In particolare, la Corte territoriale ha attribuito rilevanza, da un lato, al fatto che la S. "non ha mai chiarito la provenienza dello stupefacente rinvenuto sotto la sua finestra" (circostanza che non può implicare alcun rimprovero nei confronti della ricorrente costituendo, se mai, esercizio del suo diritto di difesa) e, dall’altro, al fatto che la medesima si sia attivata, nel corso della perquisizione, "per avvisare tale A. e gli altri ragazzi del Centro Sociale Livello (OMISSIS)", senza spiegare in modo sufficiente l’effettiva incidenza causale, ai fini che in questa sede interessano, di siffatta condotta.

Invero la sentenza assolutoria – parlando anche di "suggestione investigativa" – attribuisce alla sopradescritta condotta della S., nel contesto della valutazione probatoria, plausibili letture non compatibili con l’assunto accusatorio (cfr. in particolare, pag. 4 della motivazione, richiamata nel ricorso, con specifico riferimento al collegamento, avvenuto in seguito al rinvenimento della droga sotto l’autovettura prossima alla finestra della ricorrente, tra la "udita convocazione di A." e la responsabilità della predetta in ordine alla disponibilità della sostanza), con riferimento alle modalità dei fatti ed alla stessa qualità dell’imputata – praticante avvocato – cui viene attribuita rilevanza al fine di spiegare la preoccupazione degli occupanti del centro sociale di avvisarla dell’inizio della perquisizione, circostanza pur estranea alla persona della S., alla quale però la Corte territoriale attribuisce valenza rafforzante l’equivocità della situazione dal punto di vista della p.g. operante (cfr. pagg. 2-3 dell’ordinanza impugnata).

In definitiva, non può ritenersi effettivamente motivata la sussistenza della colpa grave richiesta, tenuto conto, altresì, che tale non potrebbe qualificarsi anche una eventuale condotta connivente nell’illecita attività altrui, e tanto conformemente all’indirizzo di questa Corte (cfr.

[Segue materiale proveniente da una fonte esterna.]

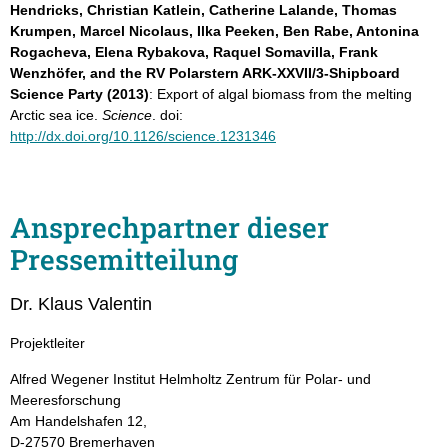
Hendricks, Christian Katlein, Catherine Lalande, Thomas
Krumpen, Marcel Nicolaus, Ilka Peeken, Ben Rabe, Antonina
Rogacheva, Elena Rybakova, Raquel Somavilla, Frank
Wenzhöfer, and the RV Polarstern ARK-XXVII/3-Shipboard
Science Party (2013)
: Export of algal biomass from the melting
Arctic sea ice.
Science
. doi:
http://dx.doi.org/10.1126/science.1231346
Ansprechpartner dieser
Pressemitteilung
Dr. Klaus Valentin
Projektleiter
Alfred Wegener Institut Helmholtz Zentrum für Polar- und
Meeresforschung
Am Handelshafen 12,
D-27570 Bremerhaven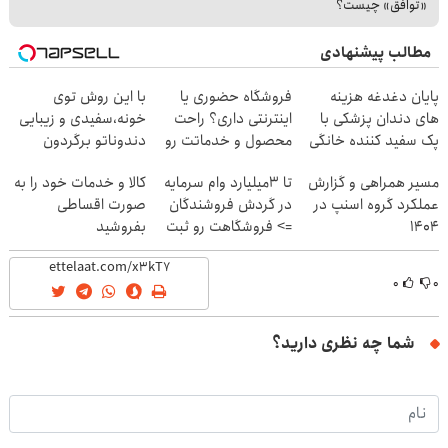
«توافق» چیست؟
مطالب پیشنهادی
پایان دغدغه هزینه
فروشگاه حضوری یا
با این روش توی
های دندان پزشکی با
اینترنتی داری؟ راحت
خونه،سفیدی و زیبایی
پک سفید کننده خانگی
محصول و خدماتت رو
دندوناتو برگردون
بفروش
(40%off)
مسیر همراهی و گزارش
تا 3میلیارد وام سرمایه
کالا و خدمات خود را به
عملکرد گروه اسنپ در
در گردش فروشندگان
صورت اقساطی
۱۴۰۴
=> فروشگاهت رو ثبت
بفروشید
کن
۰
۰
شما چه نظری دارید؟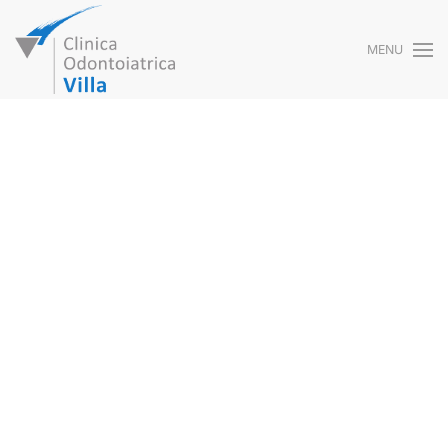
MENU
Skip to main content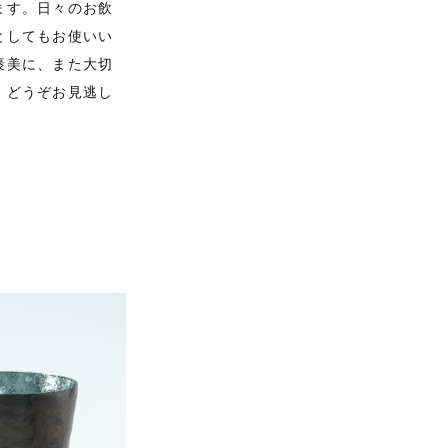
ます。日々のお飲
としてもお使いい
褒美に、また大切
、どうぞお見逃し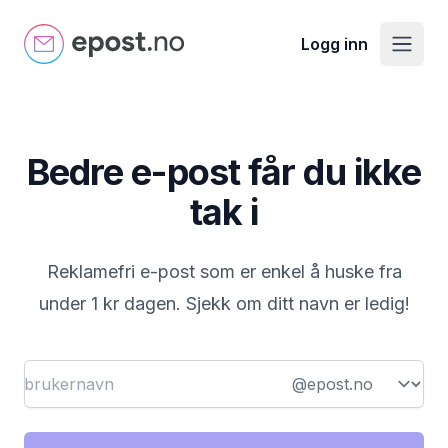
Epost.no
Logg inn
Åpne
Bedre e-post får du ikke
tak i
Reklamefri e-post som er enkel å huske fra
under 1 kr dagen. Sjekk om ditt navn er ledig!
Brukernavn
Domene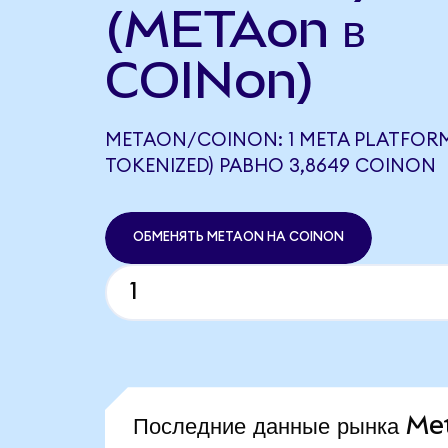
(METAon в
COINon)
METAON/COINON: 1 META PLATFOR
TOKENIZED) РАВНО 3,8649 COINON
ОБМЕНЯТЬ METAON НА COINON
Последние данные рынка M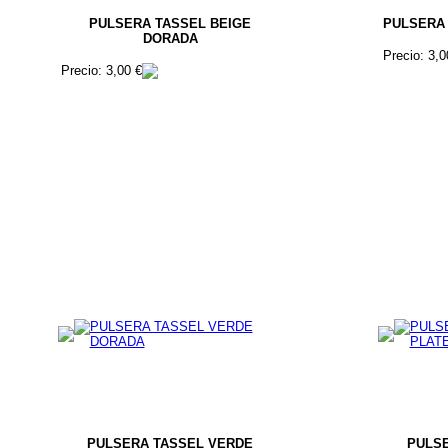
PULSERA TASSEL BEIGE
PULSERA
DORADA
Precio: 3,0
Precio: 3,00 €
PULSERA TASSEL VERDE
PULS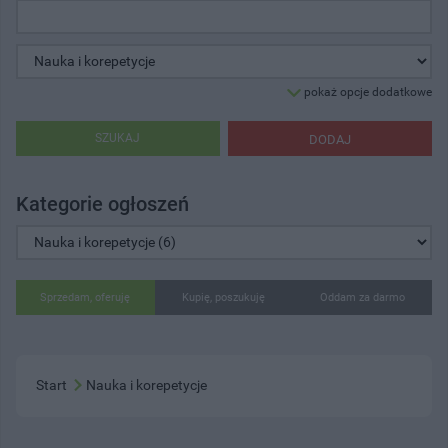
pokaż opcje dodatkowe
SZUKAJ
DODAJ
Kategorie ogłoszeń
Sprzedam, oferuję
Kupię, poszukuję
Oddam za darmo
Start
Nauka i korepetycje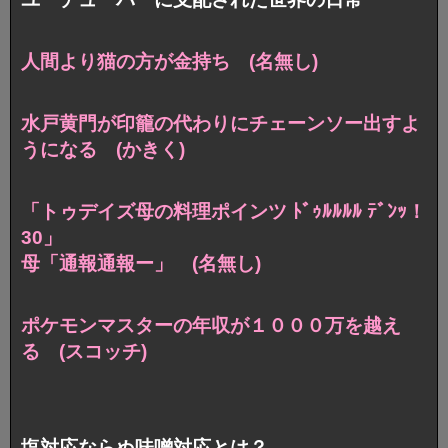
人間より猫の方が金持ち (名無し)
水戸黄門が印籠の代わりに
チェーンソー出すよ
うになる (かきく)
「トゥデイズ母の料理ポインツ ﾄﾞｩﾙﾙﾙﾙ ﾃﾞﾝｯ！
30」
母「通報通報ー」 (名無し)
ポケモンマスターの年収が１０００万を越え
る (スコッチ)
塩対応ならぬ味噌対応とは？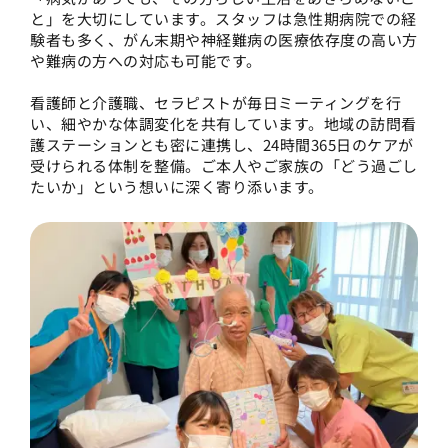
と」を大切にしています。スタッフは急性期病院での経
験者も多く、がん末期や神経難病の医療依存度の高い方
や難病の方への対応も可能です。
看護師と介護職、セラピストが毎日ミーティングを行
い、細やかな体調変化を共有しています。地域の訪問看
護ステーションとも密に連携し、24時間365日のケアが
受けられる体制を整備。ご本人やご家族の「どう過ごし
たいか」という想いに深く寄り添います。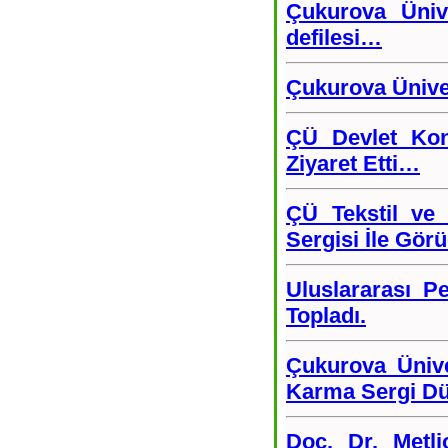
Çukurova Üniv
defilesi…
Çukurova Üniver
ÇÜ Devlet Kons
Ziyaret Etti…
ÇÜ Tekstil ve
Sergisi İle Gör
Uluslararası P
Topladı.
Çukurova Ünive
Karma Sergi Dü
Doç. Dr. Metli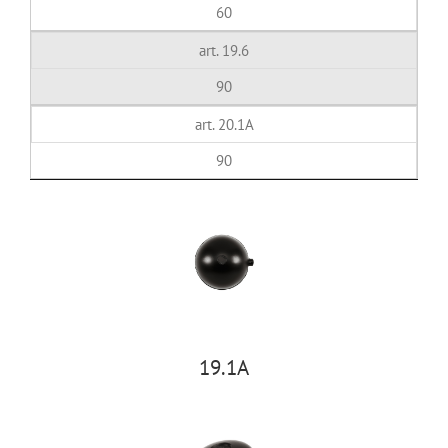
60
art. 19.6
90
art. 20.1A
90
19.1A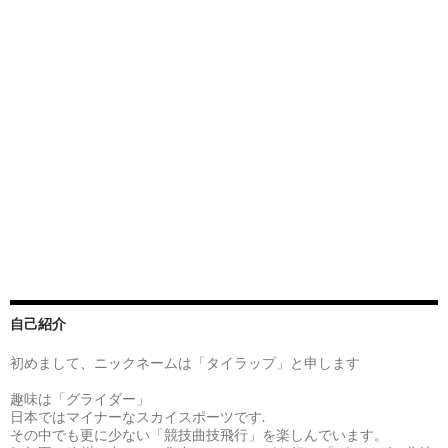
自己紹介
初めまして、ニックネームは「タイラップ」と申します
趣味は「グライダー」
日本ではマイナーなスカイスポーツです.
その中でも更に少ない「競技曲技飛行」を楽しんでいます。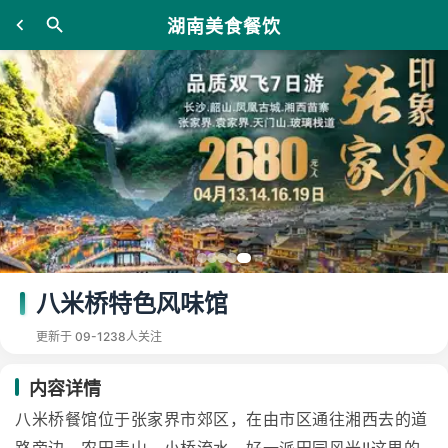
湖南美食餐饮
八米桥特色风味馆
更新于 09-12
38人关注
内容详情
八米桥餐馆位于张家界市郊区，在由市区通往湘西去的道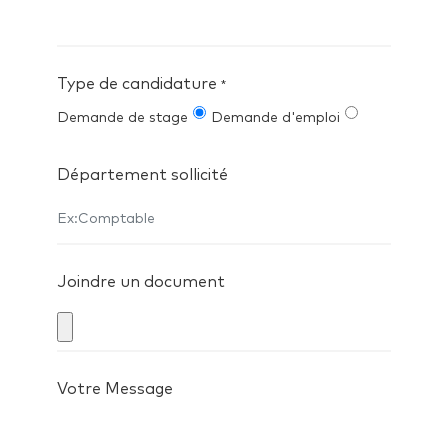
Type de candidature
*
Demande de stage
Demande d'emploi
Département sollicité
Joindre un document
Votre Message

Cass. n. 2659/2009, Cass. 8993/2003, rv. 223688, Cass. n. 16369/2003, rv. 224773, Cass. n. 42039/2006, rv. 235397). Condividendosi l’avviso espresso dal P.G., deve conclusivamente riconoscersi che, alla stregua dei richiamati principi di diritto, la motivazione della Corte territoriale appare non sufficientemente specifica e sostanzialmente assertiva, non risultando delineato il dedotto contributo colposo dell’imputata, la cui condotta, limitatasi all’affacciarsi alla finestra e a chiamare a voce alta e ripetutamente " A.", è stata qualificata come gravemente colposa sulla base, peraltro, di una mera congettura investigativa, rivelatasi peraltro inadeguata probatoriamente, del verbalizzante che ha collegato lo stupefacente, poi rinvenuto sotto la finestra, alla S..

Consegue l’annullamento dell’impugnata ordinanza con rinvio alla Corte di Appello di Bologna per nuovo esame.
P.Q.M.

Annulla l’ordinanza impugnata con rinvio alla Corte di Appello di Bologna per nuovo esame.